Не было бы счастья | страница 118



— Тогда извини меня заранее, но я не хочу делать вид, будто меня ничто не удивляет, не беспокоит.

— Я слушаю и готов откровенно тебе все рассказать, спрашивай.

— Скажи, твоя жена была счастлива с тобой?

— Вопрос не по адресу, — недовольно поморщился Мартов.

— Да или нет? Остальное — от лукавого!

— Она выходила за меня по любви, по вашей женской логике, значит, да.

— Дело о ее гибели прикрыли, почему?

— Лита, откуда такой прокурорский тон? Не прикрыли, а закрыли, имея налицо все признаки несчастного случая. Ты что, сидела в местной библиотеке и читала всякую чушь обо мне и Светлане?

— Нет, нигде я не сидела.

— Тогда почему ты обвиняешь меня? Я же чувствую по тону, каким ты говоришь! Ты думаешь, если прошло три года, то у меня внутри уже все перекипело, можно поднимать закрытую для всех тему?

— Ты не говорил, что у нас есть запрещенные темы.

Мартов поднялся и подошел совсем близко к озеру, настолько, что вода коснулась носков его обуви. Он сложил ручей на груди и, не оборачиваясь, сказал:

— Мы прожили вместе почти тридцать лет, а были близки в какие-то редкие мгновения. У нас родилось двое детей, и даже это не сблизило настолько, чтобы говорить о счастье. Мы принимали наш союз как нечто необходимое обоим. Тебе трудно понять это. Прошу, не забивай себе голову копанием в том Мартове, которого уже нет. Он умер, понимаешь! Я сам придавил его могильным камнем.

— Ты говоришь странные вещи, — Лита подошла к нему, повернула к себе лицом.

— Я говорю правду, милая. Перед тобой другой человек, только имя и фамилия остались прежними. Можешь принимать белый лист бумаги, где есть чувства к тебе и надежда на будущее. Остальное сейчас для меня не имеет значения.

— Вот что означали твои слова о призраках.

— Называй скелет в шкафу как угодно, смысл от этого не меняется.

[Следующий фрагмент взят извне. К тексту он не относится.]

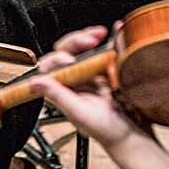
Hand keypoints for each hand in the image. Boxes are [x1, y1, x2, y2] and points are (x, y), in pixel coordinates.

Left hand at [29, 26, 140, 146]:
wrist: (134, 136)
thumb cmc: (108, 131)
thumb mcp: (81, 114)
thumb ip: (59, 97)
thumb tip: (35, 82)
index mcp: (64, 90)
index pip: (52, 65)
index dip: (59, 58)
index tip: (72, 60)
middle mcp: (76, 80)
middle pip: (68, 51)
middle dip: (78, 40)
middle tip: (91, 39)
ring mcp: (92, 75)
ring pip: (85, 48)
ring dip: (92, 37)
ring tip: (102, 33)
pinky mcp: (109, 72)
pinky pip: (107, 51)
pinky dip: (111, 40)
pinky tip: (117, 32)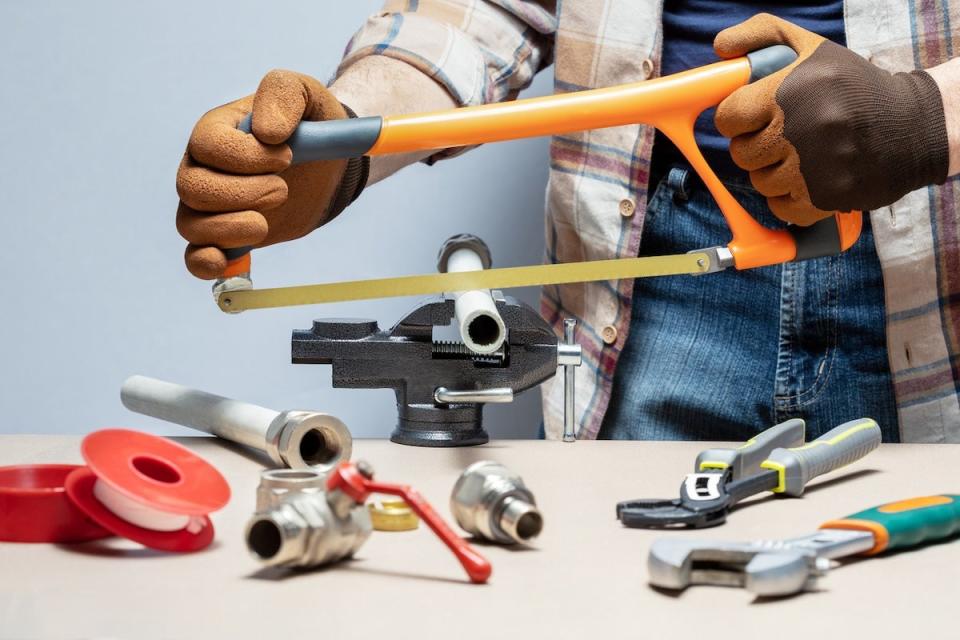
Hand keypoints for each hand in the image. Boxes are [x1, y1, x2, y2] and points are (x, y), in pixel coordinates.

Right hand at [176, 70, 366, 278]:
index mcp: (216, 130)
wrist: (326, 163)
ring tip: (265, 224)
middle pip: (194, 188)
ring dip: (229, 229)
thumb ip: (284, 94)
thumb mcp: (305, 94)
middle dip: (242, 194)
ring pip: (191, 224)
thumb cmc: (309, 124)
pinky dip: (204, 263)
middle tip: (283, 191)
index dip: (246, 156)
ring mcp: (210, 205)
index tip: (287, 155)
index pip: (208, 145)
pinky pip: (195, 256)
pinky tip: (222, 262)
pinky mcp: (225, 236)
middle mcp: (203, 167)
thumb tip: (267, 132)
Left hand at [714, 14, 948, 224]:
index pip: (728, 118)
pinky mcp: (825, 197)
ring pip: (760, 182)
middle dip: (754, 145)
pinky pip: (781, 207)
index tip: (751, 117)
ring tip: (796, 155)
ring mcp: (812, 168)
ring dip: (772, 172)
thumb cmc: (854, 86)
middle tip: (777, 136)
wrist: (912, 126)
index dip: (736, 119)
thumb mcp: (812, 46)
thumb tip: (720, 45)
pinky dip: (788, 198)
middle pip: (741, 154)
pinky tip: (804, 179)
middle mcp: (799, 131)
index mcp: (789, 92)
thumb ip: (762, 34)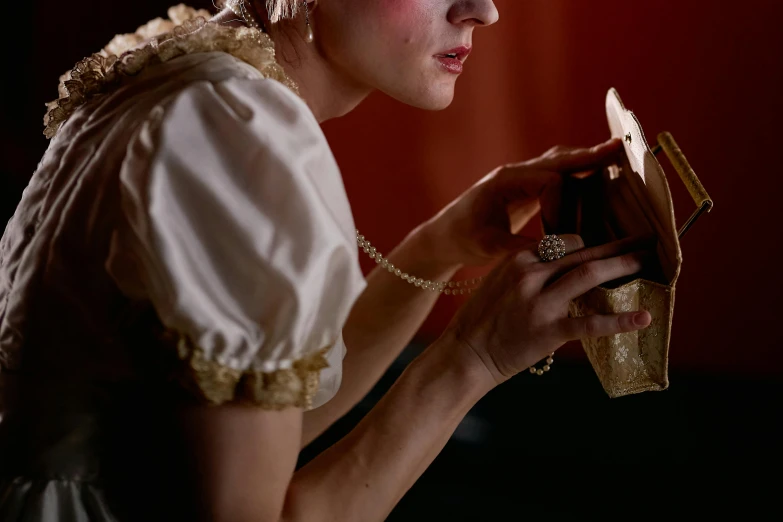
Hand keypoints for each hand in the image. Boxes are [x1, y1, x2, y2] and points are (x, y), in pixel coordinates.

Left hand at [421, 139, 622, 267]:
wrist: (442, 238)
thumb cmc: (460, 240)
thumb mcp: (487, 247)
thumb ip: (520, 247)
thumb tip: (556, 251)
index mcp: (506, 181)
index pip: (550, 182)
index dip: (562, 208)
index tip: (558, 238)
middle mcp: (515, 173)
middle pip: (559, 159)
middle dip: (589, 157)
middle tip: (619, 150)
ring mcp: (520, 179)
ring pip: (559, 163)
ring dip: (586, 161)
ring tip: (615, 154)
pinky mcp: (524, 190)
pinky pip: (555, 176)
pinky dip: (576, 173)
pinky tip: (595, 173)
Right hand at [441, 234, 653, 384]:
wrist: (465, 353)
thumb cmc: (482, 320)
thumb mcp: (500, 281)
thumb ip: (529, 270)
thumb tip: (562, 266)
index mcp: (518, 259)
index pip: (565, 242)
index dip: (593, 243)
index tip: (612, 245)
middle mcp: (530, 274)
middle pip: (583, 253)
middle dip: (618, 246)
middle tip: (647, 241)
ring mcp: (539, 302)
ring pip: (589, 276)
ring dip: (622, 266)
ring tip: (649, 262)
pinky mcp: (547, 331)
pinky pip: (589, 324)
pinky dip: (619, 321)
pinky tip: (643, 318)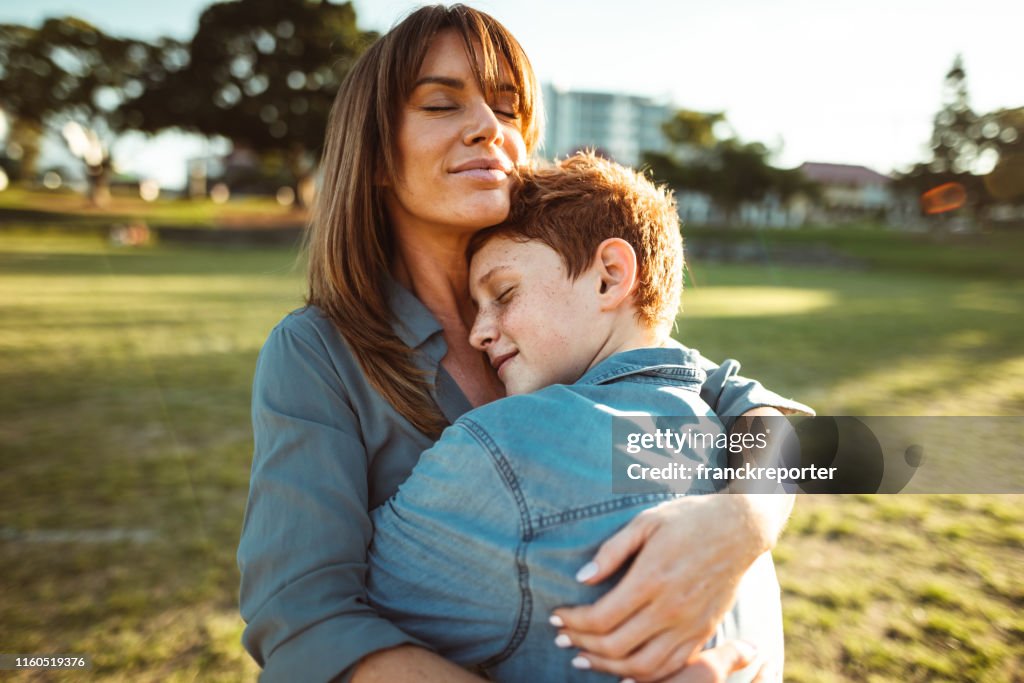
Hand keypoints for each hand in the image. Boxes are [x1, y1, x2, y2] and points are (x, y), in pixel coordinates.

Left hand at [550, 495, 770, 680]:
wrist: (740, 527)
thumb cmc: (688, 518)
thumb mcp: (646, 522)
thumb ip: (612, 551)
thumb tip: (582, 577)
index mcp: (652, 578)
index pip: (601, 617)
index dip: (573, 621)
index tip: (556, 615)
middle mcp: (671, 608)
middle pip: (615, 646)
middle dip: (581, 644)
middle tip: (561, 638)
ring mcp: (689, 625)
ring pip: (642, 666)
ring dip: (606, 667)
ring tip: (583, 658)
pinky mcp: (703, 632)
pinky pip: (671, 667)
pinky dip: (643, 674)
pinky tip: (623, 668)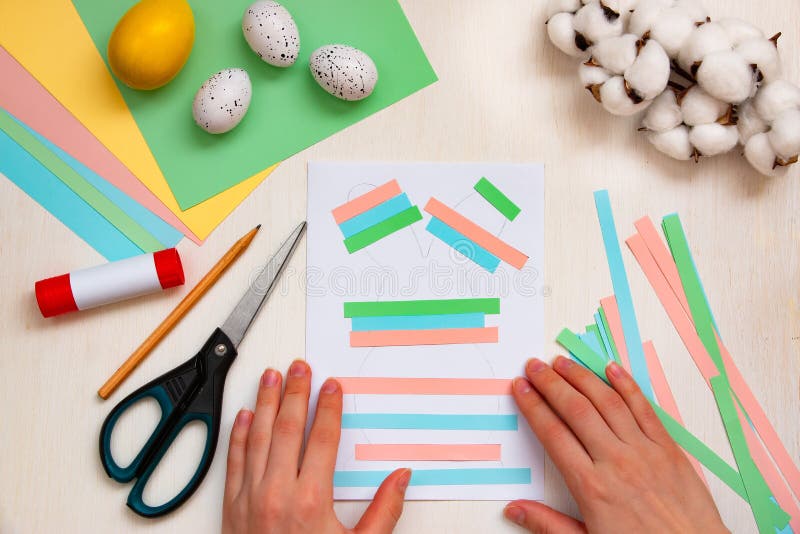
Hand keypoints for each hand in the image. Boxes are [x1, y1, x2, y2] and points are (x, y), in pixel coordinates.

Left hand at [222, 360, 409, 533]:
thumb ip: (383, 513)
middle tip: (299, 368)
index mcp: (311, 500)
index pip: (322, 439)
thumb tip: (401, 478)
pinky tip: (242, 417)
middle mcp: (276, 493)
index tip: (331, 387)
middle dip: (294, 393)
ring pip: (256, 438)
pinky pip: (233, 462)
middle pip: (286, 429)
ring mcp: (249, 499)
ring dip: (263, 404)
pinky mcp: (231, 509)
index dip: (328, 408)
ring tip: (269, 378)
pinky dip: (237, 436)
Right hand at [505, 356, 727, 532]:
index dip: (533, 407)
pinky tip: (612, 370)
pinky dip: (627, 386)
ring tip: (563, 363)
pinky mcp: (668, 449)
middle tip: (534, 367)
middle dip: (551, 384)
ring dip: (582, 378)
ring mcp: (644, 451)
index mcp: (591, 486)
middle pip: (575, 410)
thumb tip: (515, 510)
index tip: (521, 389)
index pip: (553, 434)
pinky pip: (644, 409)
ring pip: (607, 402)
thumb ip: (548, 524)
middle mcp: (616, 462)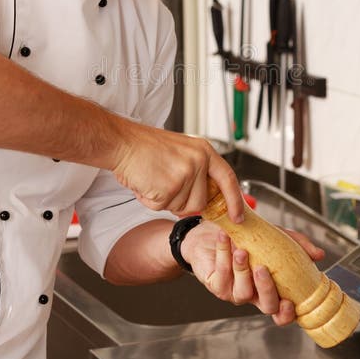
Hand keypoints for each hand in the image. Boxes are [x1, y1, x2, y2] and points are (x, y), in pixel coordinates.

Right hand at [109, 119, 243, 221]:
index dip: (235, 200)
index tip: (238, 216)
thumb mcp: (181, 152)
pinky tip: (145, 183)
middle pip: (200, 202)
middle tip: (163, 183)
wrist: (122, 142)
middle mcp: (198, 161)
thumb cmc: (145, 148)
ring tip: (153, 179)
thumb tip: (203, 201)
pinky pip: (162, 207)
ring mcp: (185, 174)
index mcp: (204, 151)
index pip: (228, 179)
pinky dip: (150, 200)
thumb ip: (196, 173)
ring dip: (164, 200)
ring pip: (181, 207)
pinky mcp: (170, 186)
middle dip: (181, 201)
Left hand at [181, 222, 325, 326]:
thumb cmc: (248, 239)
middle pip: (266, 306)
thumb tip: (319, 255)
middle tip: (263, 269)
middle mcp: (254, 296)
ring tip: (242, 250)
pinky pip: (221, 275)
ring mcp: (234, 292)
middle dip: (266, 289)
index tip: (290, 302)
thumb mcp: (276, 237)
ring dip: (242, 271)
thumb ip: (298, 245)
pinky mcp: (215, 284)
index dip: (287, 314)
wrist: (215, 230)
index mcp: (271, 289)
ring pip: (242, 292)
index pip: (282, 312)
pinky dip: (223, 255)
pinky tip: (225, 239)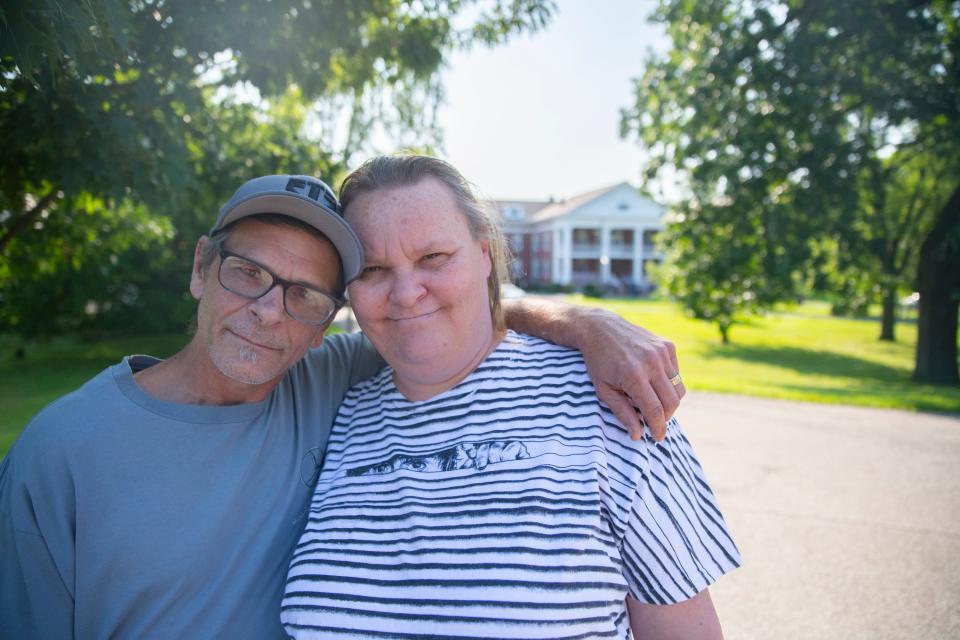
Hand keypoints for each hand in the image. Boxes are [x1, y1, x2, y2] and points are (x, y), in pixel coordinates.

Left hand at [578, 308, 683, 440]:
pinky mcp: (667, 345)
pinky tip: (652, 380)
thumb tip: (637, 435)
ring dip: (669, 401)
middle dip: (666, 417)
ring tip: (651, 401)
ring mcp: (661, 352)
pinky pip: (677, 373)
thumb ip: (622, 413)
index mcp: (634, 376)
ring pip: (678, 388)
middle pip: (672, 402)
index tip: (657, 437)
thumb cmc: (598, 362)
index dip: (658, 428)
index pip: (655, 411)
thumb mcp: (603, 389)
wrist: (600, 328)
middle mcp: (651, 363)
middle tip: (655, 421)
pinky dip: (668, 382)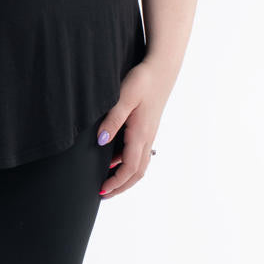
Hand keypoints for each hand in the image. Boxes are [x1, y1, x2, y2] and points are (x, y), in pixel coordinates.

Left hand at [96, 60, 167, 199]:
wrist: (161, 68)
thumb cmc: (143, 81)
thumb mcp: (123, 98)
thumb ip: (112, 120)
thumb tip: (102, 142)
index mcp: (140, 134)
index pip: (129, 168)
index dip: (115, 183)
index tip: (102, 191)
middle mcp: (147, 138)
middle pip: (136, 172)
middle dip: (121, 186)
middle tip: (104, 194)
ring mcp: (149, 133)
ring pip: (140, 164)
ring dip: (125, 177)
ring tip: (109, 182)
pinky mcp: (148, 128)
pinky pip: (140, 153)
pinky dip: (128, 163)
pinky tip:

— Гера, ты ничего не говорил о своих родителях. Их уже нет?

— Да, они давно умерли.

— А их-то ты любил? Это я к тому, что на твоем листе бумаги должна была остаться как минимум любовь к ним. Все же без прошлого нет будущего. Для меня родители — святое. Я с ужасом думаю о том, что настанет время, когда их не будет рядом. Не хочу даже думать об этом. Ты мужчина и в любом случае не ощущаешь такой привязанности к родителям. Может, я ошибаюсь? Поправь меня, если я не то сказала.

— Ты абсолютно права, двух мнений быть не может, — солгал Мартов. Он оправдывал себя тем, что к отцу он до сих пор чувствовал благоговение, а о разрыве с матерью он говорить не станет. Ничего уже не поправить, а на чувствительную натуру Литы его категоричность может слишком подействовать. Пожалуй, в этом ее отличие от Светланы. Богданова не простит вычеркнутой из его жизни матери. Это оттолкнет ее навсегда. Мартову стало не по себе. Откровенно солгав, он не чувствовал вины. — Лита, я почему-то ужасно устал сегодня.